On an image of a “No LGB Without the T” pin from January, Carnell said “anti-trans LGB” would be targeted next if “all over the world we made it illegal to transition, made it a crime to be trans, forcibly got rid of all the trans people.”
“None of you are safe, the anti-trans brigade are just using you and you’ve been swindled,” he wrote. “You’ve been taken in by the lies of the transphobes, the Bible-bashers and the bigots. They’re not your friends, you’re cannon fodder and you’re helping to sow the seeds that will grow the trees that will become the handles of the axe they take you down with.”
A caption for a “Deadnames Stay Dead” design reads:
This is for people who intentionally deadname trans and non-binary people in order to make some kind of point, be transphobic, pretend they’re being put out by having to remember this change, or in an effort to hurt and demoralise. Deadnaming is shitty at best and violent or dangerous at its worst, the act of referring to someone by old names and pronouns can ‘out’ a trans person in an unsafe situation or have a negative impact on their mental health.
“If you’re fighting for women’s rights or fighting for the rights of sexual minorities and not actively prioritising trans people (trans women in particular) then you suck,” Carnell captioned a photo of a “There is nothing radical about transphobia” pin. “It’s not radical, it’s not defending biological sex, it’s not protecting lesbians, it’s transphobia. And using these other terms to excuse your actions is vulgar.”
Abprallen currently has 28,100 followers on Instagram.
Carnell told The Daily Mail his collaboration products on the Target website “was getting review bombed by conservatives, giving it one-star reviews” soon after the collection’s launch.

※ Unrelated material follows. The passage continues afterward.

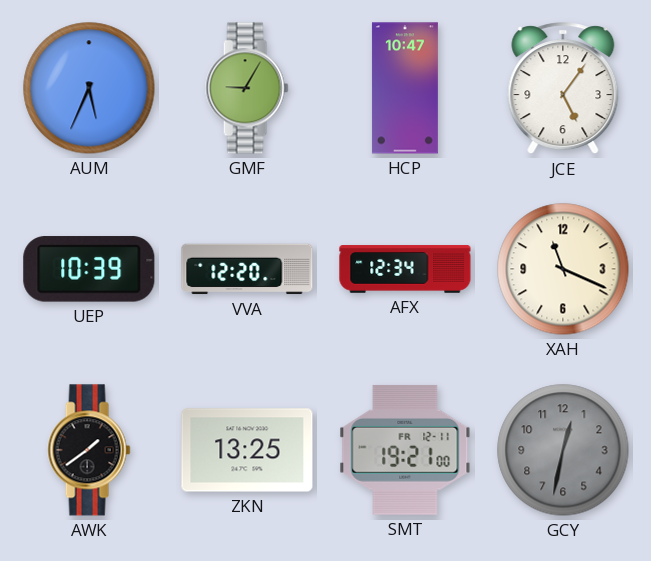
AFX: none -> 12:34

“Every so often, one or two of my products would be taken down from the website, or the link to my brand page… with no explanation or communication,” he said. “I think it was anticipated that there would be pushback, I don’t think anybody anticipated that it would be quite this extreme.”
“Target’s Pride collection included more than 2,000 products from clothes and music to home furnishings, and while several are under review the only ones removed so far from its website and stores are from Carnell’s brand,” reports Reuters.
In addition to the Abparellen collaboration, Target included “tuck friendly” adult swimsuits, chest binders, and children’s swim skirts designed to “Thoughtfully Fit on Multiple Body Types and Gender Expressions.”
The public outcry over Target’s decisions regarding products designed to be gender ambiguous prompted the company to direct stores to relocate the merchandise, fearing a boycott and loss of revenue.